_Página_:
◇ ◇ ◇
No Setor das Embaixadas Sul, em Brasília, estão instaladas representações de 45 países. Trata-se, portanto, do mais expressivo endereço da diplomacia estrangeira no país. Mas, por pouco mais de meio século, este papel foi protagonizado por Petrópolis. De meados do século XIX até os anos 1920, era na cidade imperial que vivia o corpo diplomático. Inicialmente, as missões eram denominadas legações. Já no século XX, quando as relações do Brasil com um determinado país se intensificavam, uma legação poderia então ser elevada à condição de embaixada.
As primeiras legações, estabelecidas no Rio pouco após a Independência, começaram a se transferir para a cidade imperial na década de 1860. Petrópolis viria a se tornar “residência fixa do corpo diplomático acreditado junto ao governo” brasileiro, tal como informava o Almanak Laemmert: Administrativo, Mercantil e Industrial (publicação anual que, entre as décadas de 1840 e 1940 trazia informações sobre a administração pública, comércio e indústria, bem como sobre as missões estrangeiras).

Palacetes, casarões e hotéis do Centro histórico se transformaram em sede das legações e, muitas vezes, na residência de seus chefes (ministros), suas famílias e funcionários. As legações e, mais tarde, as embaixadas, frequentemente mudavam de endereço – mas quase sempre estavam situadas na praça da Liberdade e adjacências (tal como nas atuais ruas Monsenhor Bacelar, Barão do Amazonas, Nélson Sá Earp, Roberto Silveira, 7 de Abril, 13 de Maio, Imperatriz, Ipiranga e Avenida Koeler). Boa parte dos imóveis que foram sedes de missões diplomáticas já desapareceu. Mas outros ainda estão de pé, tais como os palácios da princesa Isabel, o palácio Grão Pará, o palácio Sérgio Fadel e alguns casarões do Centro histórico.

Andrés Lamas, ministro da legação do Uruguai, foi provavelmente o primeiro diplomata estrangeiro a viver em Petrópolis, em 1852. Ele morou em um casarão na rua Benjamin Constant, imóvel que hoje faz parte do conjunto arquitetônico da Universidade Católica. Não se tratava, porém, de uma missão diplomática, mas de uma propriedade particular. O primeiro registro de uma legação sediada em Petrópolis é de 1860. E ela era chefiada por ninguém menos que “o honrado William Dougal Christie, enviado extraordinário e ministro plenipotenciário” (isto é, com plenos poderes) do governo de sua majestade britânica, a rainha Vitória.
◇ ◇ ◇
_Linhas selecionadas_:
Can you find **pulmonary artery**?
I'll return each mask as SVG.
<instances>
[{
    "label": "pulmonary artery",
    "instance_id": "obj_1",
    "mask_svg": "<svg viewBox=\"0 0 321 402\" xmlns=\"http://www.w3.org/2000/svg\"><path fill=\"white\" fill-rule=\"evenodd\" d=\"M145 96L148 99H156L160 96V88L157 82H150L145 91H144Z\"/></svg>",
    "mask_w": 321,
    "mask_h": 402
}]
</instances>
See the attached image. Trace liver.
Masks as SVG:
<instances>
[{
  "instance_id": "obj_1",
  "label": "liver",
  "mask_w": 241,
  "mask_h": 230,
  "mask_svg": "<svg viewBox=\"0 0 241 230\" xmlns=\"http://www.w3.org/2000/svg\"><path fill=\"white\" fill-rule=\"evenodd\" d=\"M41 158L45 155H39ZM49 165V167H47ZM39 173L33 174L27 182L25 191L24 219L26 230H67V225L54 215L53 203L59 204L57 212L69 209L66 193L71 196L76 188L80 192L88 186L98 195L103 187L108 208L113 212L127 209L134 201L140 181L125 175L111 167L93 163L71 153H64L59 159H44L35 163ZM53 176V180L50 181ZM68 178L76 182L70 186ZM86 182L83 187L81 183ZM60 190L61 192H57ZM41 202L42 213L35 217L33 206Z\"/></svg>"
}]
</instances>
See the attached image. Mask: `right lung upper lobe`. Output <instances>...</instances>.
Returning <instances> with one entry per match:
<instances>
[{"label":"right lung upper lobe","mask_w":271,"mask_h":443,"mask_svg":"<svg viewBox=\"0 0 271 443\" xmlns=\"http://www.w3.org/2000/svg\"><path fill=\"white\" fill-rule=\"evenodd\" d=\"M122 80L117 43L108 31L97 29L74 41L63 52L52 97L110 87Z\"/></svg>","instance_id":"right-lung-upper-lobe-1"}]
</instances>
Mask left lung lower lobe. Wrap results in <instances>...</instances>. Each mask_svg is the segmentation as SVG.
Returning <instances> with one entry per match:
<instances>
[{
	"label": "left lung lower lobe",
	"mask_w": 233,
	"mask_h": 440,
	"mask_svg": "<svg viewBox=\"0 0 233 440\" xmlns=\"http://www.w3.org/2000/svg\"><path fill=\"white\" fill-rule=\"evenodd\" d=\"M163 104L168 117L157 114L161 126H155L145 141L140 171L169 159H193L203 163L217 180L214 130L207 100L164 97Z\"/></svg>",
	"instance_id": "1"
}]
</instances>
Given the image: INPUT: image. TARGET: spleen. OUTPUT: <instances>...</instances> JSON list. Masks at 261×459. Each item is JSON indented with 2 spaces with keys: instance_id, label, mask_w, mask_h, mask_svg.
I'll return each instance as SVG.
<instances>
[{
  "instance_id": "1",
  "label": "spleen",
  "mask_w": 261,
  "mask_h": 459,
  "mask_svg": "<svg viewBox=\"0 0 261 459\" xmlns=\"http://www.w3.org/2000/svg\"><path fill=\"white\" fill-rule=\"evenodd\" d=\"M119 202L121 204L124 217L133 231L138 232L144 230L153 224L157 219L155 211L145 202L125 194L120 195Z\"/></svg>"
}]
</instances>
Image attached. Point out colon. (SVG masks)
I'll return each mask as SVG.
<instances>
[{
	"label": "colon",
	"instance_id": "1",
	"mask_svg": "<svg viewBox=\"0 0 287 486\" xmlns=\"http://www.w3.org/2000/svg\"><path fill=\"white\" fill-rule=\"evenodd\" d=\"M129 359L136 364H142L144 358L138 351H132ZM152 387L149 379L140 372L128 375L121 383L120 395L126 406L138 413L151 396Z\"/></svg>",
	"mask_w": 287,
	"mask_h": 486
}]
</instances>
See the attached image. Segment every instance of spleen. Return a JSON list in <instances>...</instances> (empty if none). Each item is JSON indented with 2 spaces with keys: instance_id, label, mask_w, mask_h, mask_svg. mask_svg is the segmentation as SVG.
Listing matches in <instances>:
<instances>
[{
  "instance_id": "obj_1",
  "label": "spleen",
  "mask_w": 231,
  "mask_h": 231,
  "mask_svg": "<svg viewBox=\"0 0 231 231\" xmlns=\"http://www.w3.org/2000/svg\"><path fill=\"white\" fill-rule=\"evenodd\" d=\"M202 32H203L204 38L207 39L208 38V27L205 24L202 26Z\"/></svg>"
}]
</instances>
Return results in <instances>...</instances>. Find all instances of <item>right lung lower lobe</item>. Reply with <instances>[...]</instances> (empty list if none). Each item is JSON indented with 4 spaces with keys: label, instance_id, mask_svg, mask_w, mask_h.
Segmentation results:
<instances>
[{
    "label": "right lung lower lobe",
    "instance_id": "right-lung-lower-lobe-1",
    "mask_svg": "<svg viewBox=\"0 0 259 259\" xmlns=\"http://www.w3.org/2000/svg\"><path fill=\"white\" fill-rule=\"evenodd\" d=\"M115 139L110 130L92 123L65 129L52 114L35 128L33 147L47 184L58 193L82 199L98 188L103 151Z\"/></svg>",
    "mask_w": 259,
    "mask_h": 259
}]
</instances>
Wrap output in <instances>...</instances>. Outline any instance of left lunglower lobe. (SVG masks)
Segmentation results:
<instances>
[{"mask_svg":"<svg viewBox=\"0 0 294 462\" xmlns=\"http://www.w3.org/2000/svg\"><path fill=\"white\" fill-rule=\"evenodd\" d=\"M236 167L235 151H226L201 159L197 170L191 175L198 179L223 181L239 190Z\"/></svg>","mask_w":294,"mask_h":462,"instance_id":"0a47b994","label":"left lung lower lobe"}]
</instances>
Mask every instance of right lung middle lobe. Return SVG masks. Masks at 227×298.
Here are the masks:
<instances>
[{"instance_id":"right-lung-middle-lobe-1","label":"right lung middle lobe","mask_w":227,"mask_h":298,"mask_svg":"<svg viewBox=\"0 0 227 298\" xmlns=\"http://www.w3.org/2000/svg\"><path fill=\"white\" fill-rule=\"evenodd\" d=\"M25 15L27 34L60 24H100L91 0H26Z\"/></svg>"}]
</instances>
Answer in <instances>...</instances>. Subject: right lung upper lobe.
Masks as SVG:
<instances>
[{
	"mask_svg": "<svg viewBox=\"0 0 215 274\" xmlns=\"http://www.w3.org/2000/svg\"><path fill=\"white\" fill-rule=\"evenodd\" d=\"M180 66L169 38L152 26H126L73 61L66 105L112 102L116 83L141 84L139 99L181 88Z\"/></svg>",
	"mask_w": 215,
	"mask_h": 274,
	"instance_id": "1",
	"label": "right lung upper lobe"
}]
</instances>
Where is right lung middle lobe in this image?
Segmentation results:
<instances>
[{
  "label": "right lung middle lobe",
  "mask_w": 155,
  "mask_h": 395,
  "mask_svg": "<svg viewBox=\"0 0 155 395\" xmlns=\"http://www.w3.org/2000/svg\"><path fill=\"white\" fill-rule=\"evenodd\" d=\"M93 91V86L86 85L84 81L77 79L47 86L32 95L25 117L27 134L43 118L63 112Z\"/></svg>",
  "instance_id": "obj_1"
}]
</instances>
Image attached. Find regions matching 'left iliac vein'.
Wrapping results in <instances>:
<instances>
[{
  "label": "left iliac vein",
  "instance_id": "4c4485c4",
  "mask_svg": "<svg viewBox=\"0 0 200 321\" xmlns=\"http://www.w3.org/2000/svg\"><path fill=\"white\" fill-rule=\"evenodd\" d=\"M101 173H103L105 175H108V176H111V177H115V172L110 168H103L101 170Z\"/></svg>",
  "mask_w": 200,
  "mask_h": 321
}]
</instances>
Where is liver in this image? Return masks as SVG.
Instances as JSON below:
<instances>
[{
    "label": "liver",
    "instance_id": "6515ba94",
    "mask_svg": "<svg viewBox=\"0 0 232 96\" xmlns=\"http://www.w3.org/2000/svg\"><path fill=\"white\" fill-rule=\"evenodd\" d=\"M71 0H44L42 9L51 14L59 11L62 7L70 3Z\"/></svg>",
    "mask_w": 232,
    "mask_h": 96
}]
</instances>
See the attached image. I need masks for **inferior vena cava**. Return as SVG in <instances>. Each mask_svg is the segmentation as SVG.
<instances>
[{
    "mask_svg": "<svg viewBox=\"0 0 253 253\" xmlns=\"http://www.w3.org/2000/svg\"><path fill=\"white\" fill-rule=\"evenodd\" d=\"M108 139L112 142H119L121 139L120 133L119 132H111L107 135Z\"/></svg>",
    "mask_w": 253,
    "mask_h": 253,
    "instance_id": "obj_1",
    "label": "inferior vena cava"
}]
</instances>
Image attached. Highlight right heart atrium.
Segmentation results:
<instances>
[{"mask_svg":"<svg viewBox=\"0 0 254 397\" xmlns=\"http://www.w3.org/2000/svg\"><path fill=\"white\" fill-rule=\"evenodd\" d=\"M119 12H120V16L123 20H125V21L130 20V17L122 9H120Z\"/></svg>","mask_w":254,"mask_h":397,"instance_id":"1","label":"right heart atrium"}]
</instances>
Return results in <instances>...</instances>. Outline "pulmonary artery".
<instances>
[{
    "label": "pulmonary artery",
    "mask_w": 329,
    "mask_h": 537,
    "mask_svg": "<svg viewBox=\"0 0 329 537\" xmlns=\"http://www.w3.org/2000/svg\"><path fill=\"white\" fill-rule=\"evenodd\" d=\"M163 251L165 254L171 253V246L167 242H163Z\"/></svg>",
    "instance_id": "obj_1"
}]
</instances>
◇ ◇ ◇
_Exercícios propostos_:
1) Indique se cada afirmação abaixo está de acordo com a página, respondendo sim ou não e citando literalmente as palavras que decidem a questão. (a) O primeiro registro de uma legação sediada em Petrópolis é de 1860. (b) O casarão onde Andrés Lamas morou abrigava uma missão diplomática. (c) Todos os imóveis que foram sedes de missões diplomáticas já desapareceram.
2) Reproduza fielmente o trecho da página que vai de “As primeiras legações, estabelecidas” até “as missões estrangeiras).”.

_Exercícios resolvidos_:
1)
(a) Sim: “O primeiro registro de uma legação sediada em Petrópolis é de 1860.”
(b) Não: “Não se tratava, porém, de uma missão diplomática, mas de uma propriedade particular.”
(c) Não: “Boa parte dos imóveis que foram sedes de missões diplomáticas já desapareceu. Mas outros ainda estão de pé”

2)
As primeiras legações, estabelecidas no Rio pouco após a Independência, começaram a se transferir para a cidade imperial na década de 1860. Petrópolis viria a se tornar “residência fixa do corpo diplomático acreditado junto ao governo” brasileiro, tal como informava o Almanak Laemmert: Administrativo, Mercantil e Industrial (publicação anual que, entre as décadas de 1840 e 1940 trazia informações sobre a administração pública, comércio e indústria, bem como sobre as missões estrangeiras).